(Figure comprehension tasks)
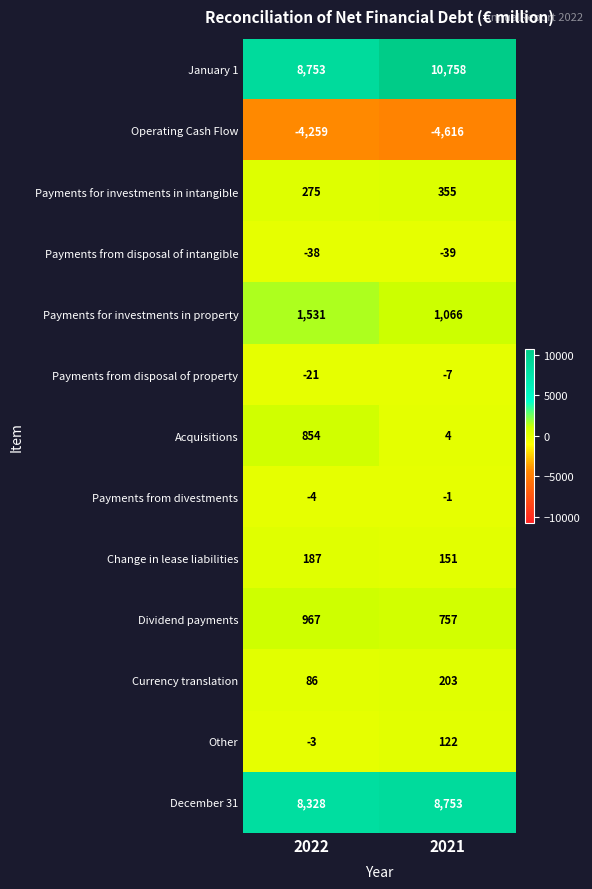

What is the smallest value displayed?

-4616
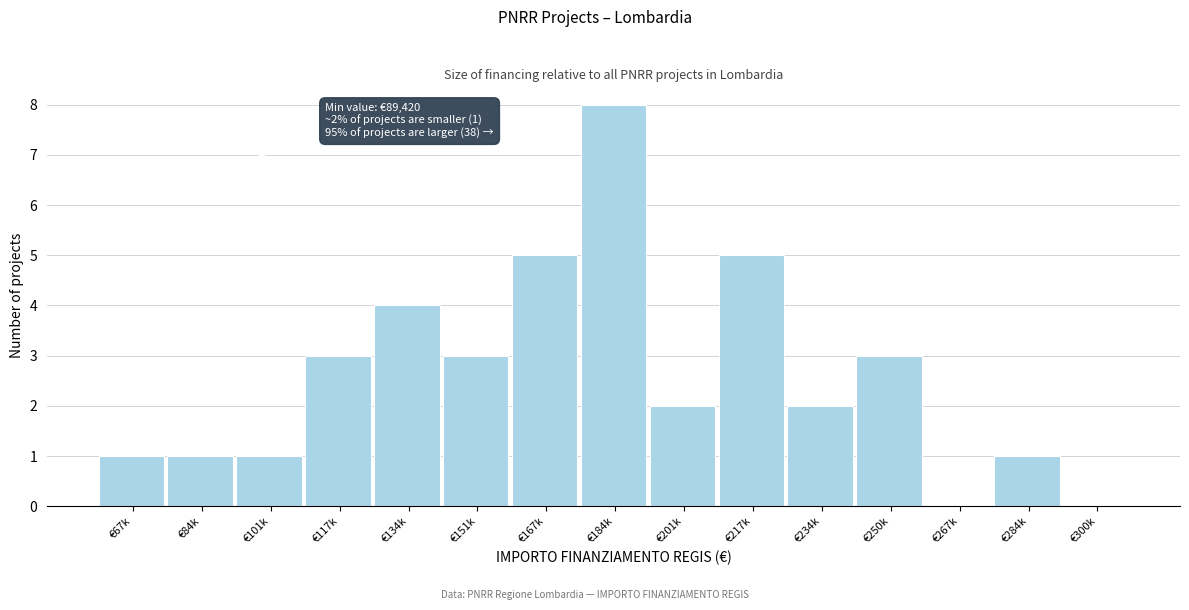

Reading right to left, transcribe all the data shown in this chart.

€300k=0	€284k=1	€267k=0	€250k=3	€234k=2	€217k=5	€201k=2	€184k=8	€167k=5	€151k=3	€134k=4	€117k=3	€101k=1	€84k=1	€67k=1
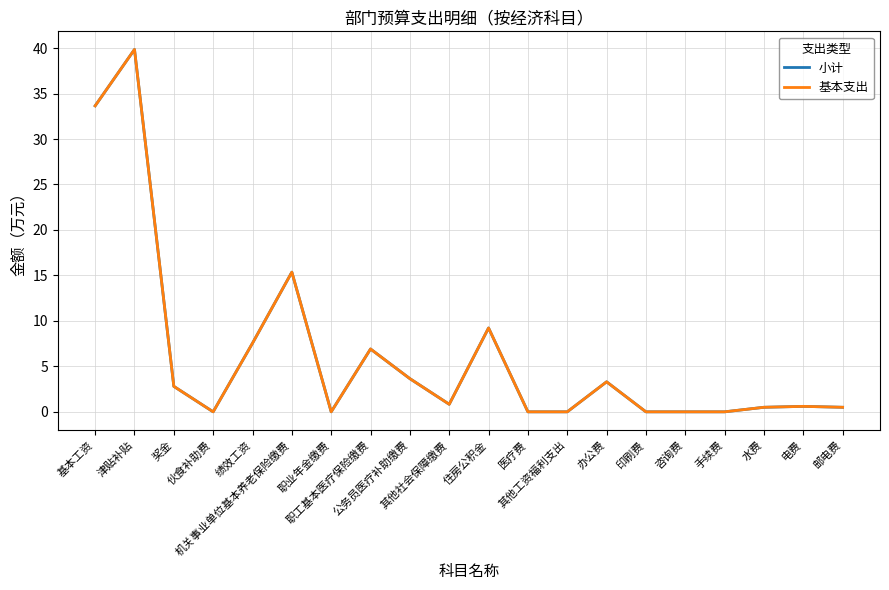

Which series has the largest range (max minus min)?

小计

-- INSTRUCTION --
Reproduce the text of every entry above verbatim, line for line, leaving out the pictures.

-- EXERCISE SOLUTION --
What is the smallest value displayed?

-4616

Reading right to left, transcribe all the data shown in this chart.

€300k=0	€284k=1	€267k=0	€250k=3	€234k=2	€217k=5	€201k=2	€184k=8	€167k=5	€151k=3	€134k=4	€117k=3	€101k=1	€84k=1	€67k=1

Which series has the largest range (max minus min)?

小计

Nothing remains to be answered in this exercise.